__Instructions to follow__
Review the material and extract every line in which the word "false" occurs.

__Exercise data__
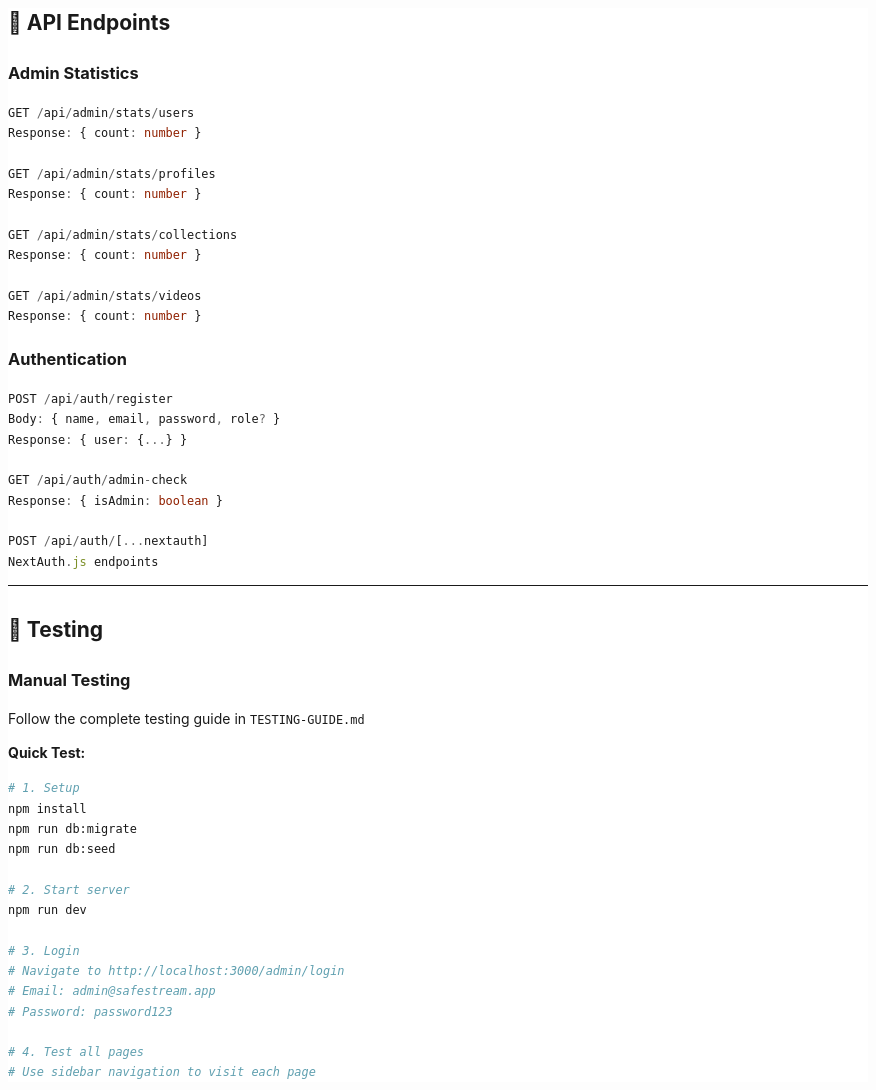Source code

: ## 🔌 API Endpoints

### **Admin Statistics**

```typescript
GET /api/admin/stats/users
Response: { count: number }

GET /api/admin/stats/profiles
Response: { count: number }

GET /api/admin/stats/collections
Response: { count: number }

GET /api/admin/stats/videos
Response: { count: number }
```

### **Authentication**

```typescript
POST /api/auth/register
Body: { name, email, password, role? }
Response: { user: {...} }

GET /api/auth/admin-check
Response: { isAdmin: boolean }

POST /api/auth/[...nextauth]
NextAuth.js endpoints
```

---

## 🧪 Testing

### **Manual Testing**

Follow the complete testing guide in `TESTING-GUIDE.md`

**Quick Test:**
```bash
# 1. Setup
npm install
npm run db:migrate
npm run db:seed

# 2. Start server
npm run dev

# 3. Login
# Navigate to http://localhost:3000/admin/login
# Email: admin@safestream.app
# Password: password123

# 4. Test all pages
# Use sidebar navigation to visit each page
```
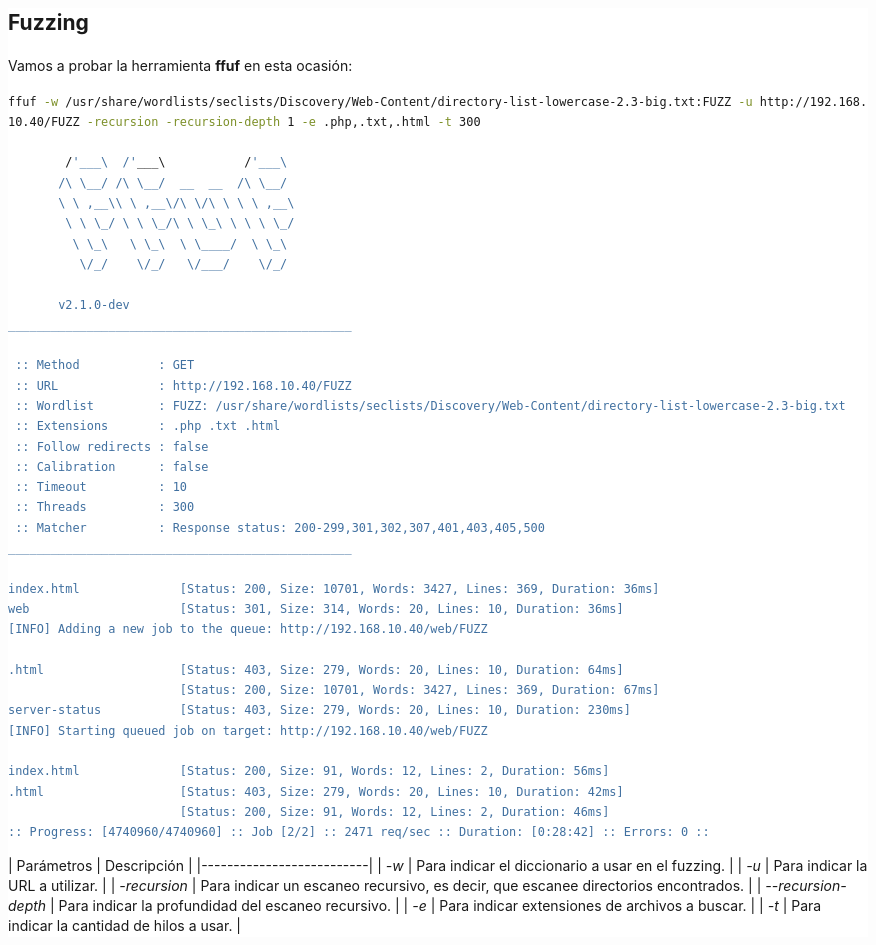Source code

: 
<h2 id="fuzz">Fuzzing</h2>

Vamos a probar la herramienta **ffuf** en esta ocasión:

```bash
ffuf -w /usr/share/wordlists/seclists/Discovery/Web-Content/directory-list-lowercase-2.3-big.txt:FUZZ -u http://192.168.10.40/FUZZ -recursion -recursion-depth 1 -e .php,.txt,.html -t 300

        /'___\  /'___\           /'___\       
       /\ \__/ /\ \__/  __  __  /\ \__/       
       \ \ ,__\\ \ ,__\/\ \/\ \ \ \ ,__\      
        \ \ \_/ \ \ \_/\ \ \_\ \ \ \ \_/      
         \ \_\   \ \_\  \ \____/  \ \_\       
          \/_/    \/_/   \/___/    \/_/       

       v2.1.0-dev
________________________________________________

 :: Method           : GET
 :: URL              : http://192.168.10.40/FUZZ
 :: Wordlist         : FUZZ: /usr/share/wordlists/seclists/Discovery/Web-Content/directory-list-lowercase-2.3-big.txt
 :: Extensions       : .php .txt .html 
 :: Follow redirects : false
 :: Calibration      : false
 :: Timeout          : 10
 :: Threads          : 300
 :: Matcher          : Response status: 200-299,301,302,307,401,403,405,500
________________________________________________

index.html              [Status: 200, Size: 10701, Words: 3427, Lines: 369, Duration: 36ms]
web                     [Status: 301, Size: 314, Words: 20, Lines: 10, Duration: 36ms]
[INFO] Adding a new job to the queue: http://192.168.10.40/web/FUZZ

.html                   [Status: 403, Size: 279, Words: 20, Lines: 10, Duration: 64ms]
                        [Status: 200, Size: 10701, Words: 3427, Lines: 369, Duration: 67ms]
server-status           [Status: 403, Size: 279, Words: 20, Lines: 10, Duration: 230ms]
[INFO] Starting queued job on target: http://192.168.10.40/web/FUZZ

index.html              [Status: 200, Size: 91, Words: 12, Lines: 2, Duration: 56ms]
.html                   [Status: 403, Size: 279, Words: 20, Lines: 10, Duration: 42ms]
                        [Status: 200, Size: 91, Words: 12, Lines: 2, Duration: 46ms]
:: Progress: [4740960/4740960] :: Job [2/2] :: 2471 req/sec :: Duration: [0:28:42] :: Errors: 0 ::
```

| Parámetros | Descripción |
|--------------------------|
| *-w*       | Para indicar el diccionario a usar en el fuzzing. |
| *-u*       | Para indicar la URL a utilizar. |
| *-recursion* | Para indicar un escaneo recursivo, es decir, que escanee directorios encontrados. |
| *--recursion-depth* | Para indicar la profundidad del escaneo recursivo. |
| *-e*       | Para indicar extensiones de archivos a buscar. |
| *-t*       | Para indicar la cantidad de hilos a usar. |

__Result for this task__
 :: Follow redirects : false
 :: Calibration      : false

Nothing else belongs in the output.